Other scholars provided assistance throughout this project. The ever-generous Robert Rydell offered support and advice and even helped me find an editor. His generosity toward younger scholars is a model for all. T. J. Boisseau and I met at a conference and immediately found common ground in our interest in women and fairs. The result was our coedited volume and a friendship and mentorship that has sustained me through this project. Alan Bain, Judy Yung, Yong Chen, and Janet Davis all provided answers and helped me locate resources for the project. Sarah Moore, Andrea Radke-Moss, and many other fellow worlds fair scholars have provided valuable feedback on conference papers. Thanks to Lauren Rabinovitz and my fellow junior faculty fellows at the 2008 University of Iowa Workshop on Women of Color in Popular Culture for offering excellent comments on my work in progress. Amanda Cannata, Robert Chase, and Jamaica Hutchins pointed me to essential primary sources at critical junctures. Ben Rosenberg and Winifred Chang provided translation assistance. Colleagues at Carroll University, including Lilly Goren, Scott Hendrix, Jim Grimshaw, Lori Kelly, and Charlie Byler, have listened to me discuss this project ad infinitum and offered helpful feedback and friendship. At the University of Nebraska Press, Matthew Bokovoy has proved himself an extraordinary editor. His practical assistance and close editing eye have made this project an immensely better book. The staff at the press have been terrific help as well, and I thank them for their efforts during the publication process. Thanks also to Gray Brechin, Bob Rydell, and two anonymous readers for the University of Nebraska Press for providing insightful feedback on my earlier draft. Nonetheless, all errors remain my own.
Archivists around the Bay Area helped me locate sources for this project about the Panama-Pacific International Exposition ( PPIE ), and to them I am extremely grateful. From the moment I began this research at the Bancroft Library David Kessler was friendly, helpful, and enthusiastic. The staff there was unfailingly helpful. I owe particular thanks to Susan Snyder for helping me locate and gain permissions for a number of the images in this book. The staff at the San Francisco Public Library ( SFPL ), the California Historical Society, the Mechanics Institute Library, and the California State Library provided assistance as well. Carrie Musick of the San Francisco Young Womans Christian Association allowed me to paw through musty boxes of files, as did the staff at the African American Museum and Library of Oakland. Christina Moretta and Susan Goldstein at SFPL helped me acquire images and permissions.
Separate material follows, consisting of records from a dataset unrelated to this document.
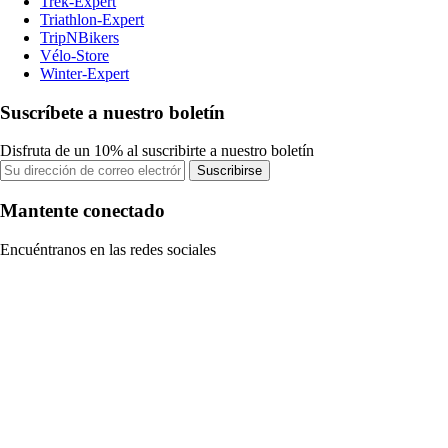
Trek-Expert
Triathlon-Expert
TripNBikers
Vélo-Store
Winter-Expert
Suscríbete a nuestro boletín
Disfruta de un 10% al suscribirte a nuestro boletín
Suscribirse
Mantente conectado
Encuéntranos en las redes sociales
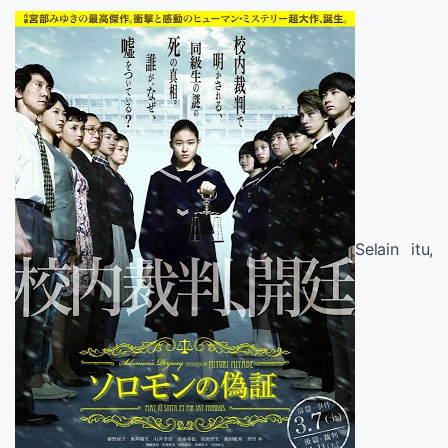
Selain itu,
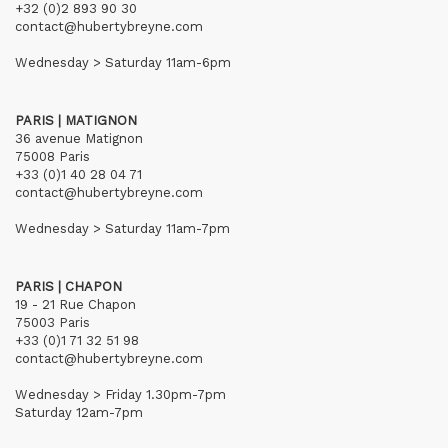
+32 (0)2 893 90 30
contact@hubertybreyne.com
Wednesday > Saturday 11am-6pm
PARIS | MATIGNON
36 avenue Matignon
75008 Paris
+33 (0)1 40 28 04 71
contact@hubertybreyne.com
Wednesday > Saturday 11am-7pm
PARIS | CHAPON
19 - 21 Rue Chapon
75003 Paris
+33 (0)1 71 32 51 98
contact@hubertybreyne.com
Wednesday > Friday 1.30pm-7pm
Saturday 12am-7pm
Tammy Lau and Adam Wallace at the California State UniversityFresno Library supplied a last-minute windfall of images for which I am very thankful. Nathan Kerr and Suzanne Fischer helped me locate ephemera and images from the Oakland Museum of California. At the Smithsonian Institution, Maria Eipert provided generous assistance in gaining access to previously unpublished color photographs of the fair. Chuck Petterson, collector of PPIE memorabilia, graciously allowed me the use of some of his images as well. The interlibrary loan staff at UW -Madison and Carroll University made this research possible.